Triple-negative breast cancer (TNBC), as one of the most aggressive forms of breast cancer, is characterized by a poor prognosis and a very low rate of disease-free and overall survival. In recent years, immunotherapeutic approaches targeting T cell checkpoint molecules, such as cytotoxic lymphocyte antigen-4 (CTLA-4), programmed death1 (PD-1) or its ligand, programmed death ligand 1 (PD-L1), have shown great potential and have been used to treat various cancers as single therapies or in combination with other modalities. However, despite this remarkable progress, patients with TNBC have shown a low response rate to this approach, commonly developing resistance to immune checkpoint blockade, leading to treatment failure. Extracellular acidosis within the tumor microenvironment (also known as the Warburg effect) is one of the factors preventing immune cells from mounting effective responses and contributing to immunotherapy treatment failure.

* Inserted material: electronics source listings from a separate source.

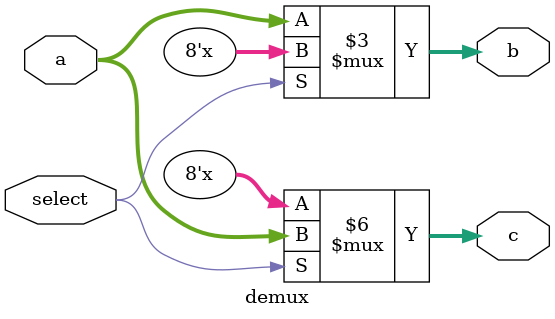
<source format=v>
`timescale 1ns / 1ps
module demux(
		input [7:0] a,
		output reg [7:0] b,
		output reg [7:0] c,
		input select
    );
	 
always @ *
begin 
if(select)
	begin
	c=a;
	b=8'bz;
	end
else 
begin
	b=a;
	c=8'bz;
end
end

endmodule
</source>
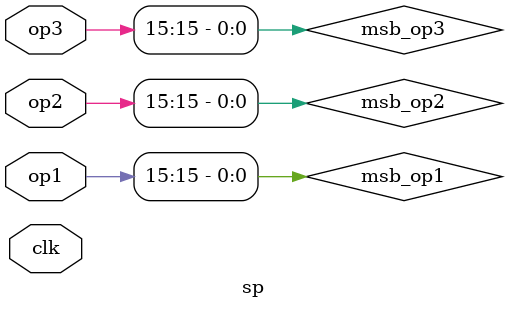
<source format=v>
module sp (clk,op1,op2,op3);
input [16:0]op1,op2,op3;
reg[16:0] trigger;
input clk;
reg negative_flag,overflow_flag,carry_flag,zero_flag;
wire msb_op1,msb_op2,msb_op3;

assign msb_op1 = op1 [16:15];
assign msb_op2 = op2 [16:15];
assign msb_op3 = op3 [16:15];

always@(posedge clk)
begin
if (op1>0 || op2>0)
negative_flag = 1;

if (negative_flag == 1 && op1>0)
begin
trigger = 1 + ~(op1);
if (trigger == op2)
zero_flag = 1;
else 
zero_flag = 0;
end

else if (negative_flag == 1 && op2>0)
begin
trigger = 1 + ~(op2);
if (trigger == op1)
zero_flag = 1;
else 
zero_flag = 0;
end

else if (msb_op1 == msb_op2 && msb_op1!=msb_op3)
overflow_flag = 1;
end

endmodule 
</source>
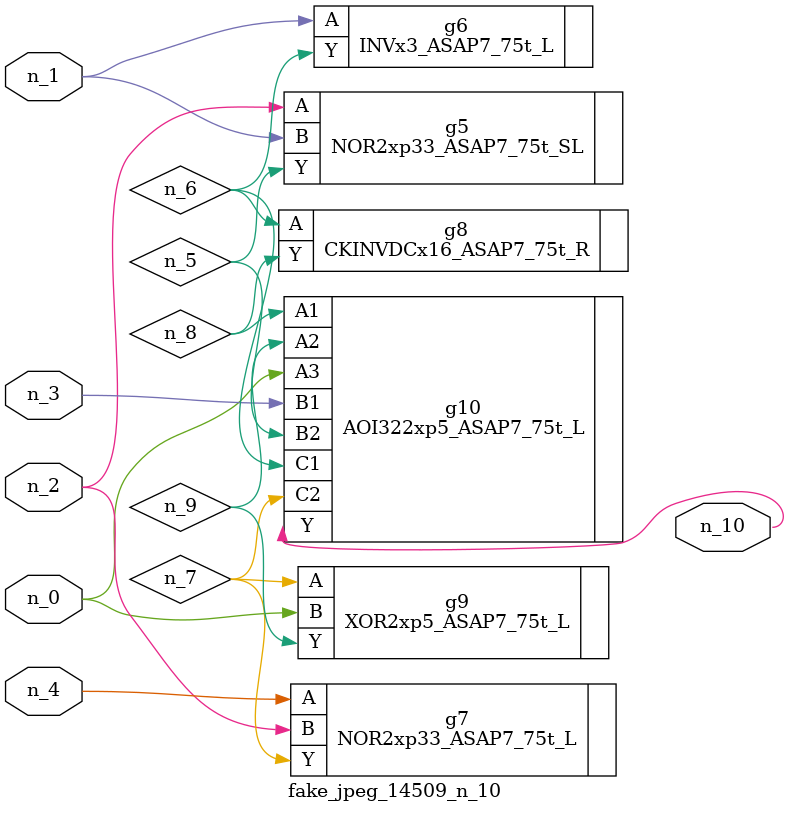
<source format=v>
module fake_jpeg_14509_n_10 (n_3, n_2, n_1, n_0, n_4, n_10);

input n_3;
input n_2;
input n_1;
input n_0;
input n_4;

output n_10;

wire n_8;
wire n_9;
wire n_6;
wire n_5;
wire n_7;

NOR2xp33_ASAP7_75t_SL g5 ( 
.A(n_2),
.B(n_1),
.Y(n_5)
);

INVx3_ASAP7_75t_L g6 ( 
.A(n_1),
.Y(n_6)
);

NOR2xp33_ASAP7_75t_L g7 ( 
.A(n_4),
.B(n_2),
.Y(n_7)
);

CKINVDCx16_ASAP7_75t_R g8 ( 
.A(n_6),
.Y(n_8)
);

AOI322xp5_ASAP7_75t_L g10 ( 
.A1(n_8),
.A2(n_9),
.A3(n_0),
.B1(n_3),
.B2(n_5),
.C1(n_6),
.C2(n_7),
.Y(n_10)
);

XOR2xp5_ASAP7_75t_L g9 ( 
.A(n_7),
.B(n_0),
.Y(n_9)
);


endmodule
</source>
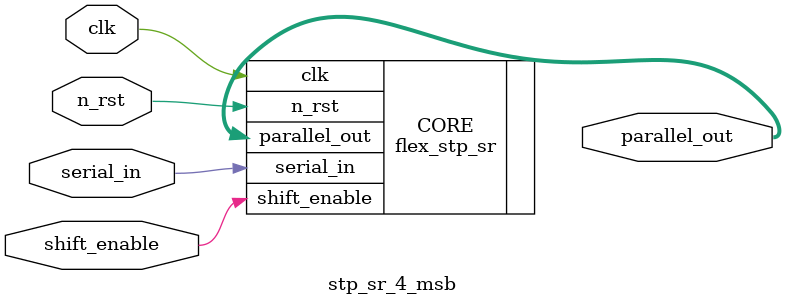
<source format=sv>

module stp_sr_4_msb
(
  input wire clk,
  input wire n_rst,
  input wire serial_in,
  input wire shift_enable,
  output wire [3:0] parallel_out 
);

  flex_stp_sr 
  #(4, 1)CORE(
    .clk(clk),
    .n_rst(n_rst),
    .serial_in(serial_in),
    .shift_enable(shift_enable),
    .parallel_out(parallel_out)
  );

endmodule

</source>
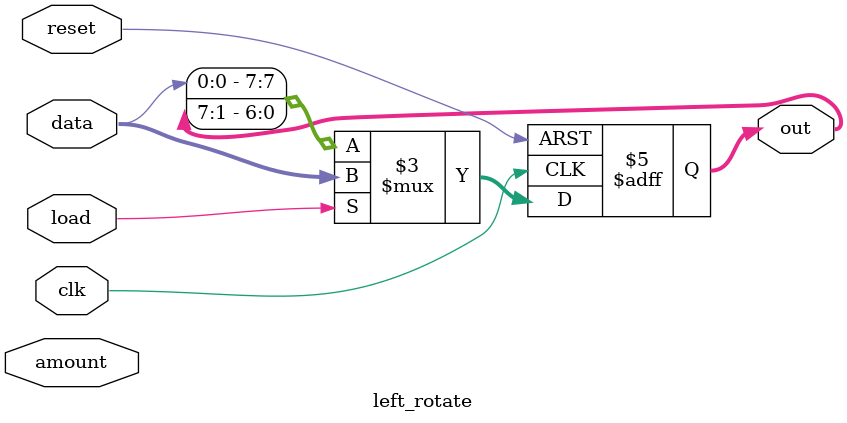
<source format=v>
module left_rotate(clk,reset,amount,data,load,out);
input clk,reset;
input [2:0] amount;
input [7:0] data;
input load;
output reg [7:0] out;
// when load is high, load data to out
// otherwise rotate the out register followed by left shift the out register by amount bits
always @(posedge clk or posedge reset)
begin
	if (reset)
	begin
	out <= 8'b0;
	end
	else if (load)
	begin
	out <= data;
	end
	else
	begin
	out <= {data[7:0],out[7:1]};
	end
end
endmodule

</source>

Therefore, reducing tumor acidity is important for increasing cancer immunotherapy effectiveness and this has yet to be realized in the TNBC environment. In this study, the oral administration of sodium bicarbonate (NaHCO(3)) enhanced the antitumor effect of anti-PD-L1 antibody treatment, as demonstrated by generated antitumor immunity, tumor growth inhibition and enhanced survival in 4T1-Luc breast cancer model. Here, we show that NaHCO(3) increased extracellular pH (pH(e)) in tumor tissues in vivo, an effect that was accompanied by an increase in T cell infiltration, T cell activation and IFN-γ, IL2 and IL12p40 mRNA expression in tumor tissues, as well as an increase in T cell activation in tumor-draining lymph nodes. Interestingly, these changes were further enhanced in response to combined NaHCO(3) + anti-PD-L1 therapy. In addition, the acidic extracellular conditions caused a significant increase in PD-L1 expression in vitro. Taken together, these results indicate that alkalizing therapy holds potential as a new tumor microenvironment immunomodulator and we hypothesize that NaHCO(3) can enhance the antitumor effects of anti-PD-L1 breast cancer therapy. The combination of these treatments may have an exceptional impact on future TNBC immunotherapeutic approaches by providing a powerful personalized medicine paradigm. Therefore, our findings have a great translational potential for improving outcomes in TNBC patients.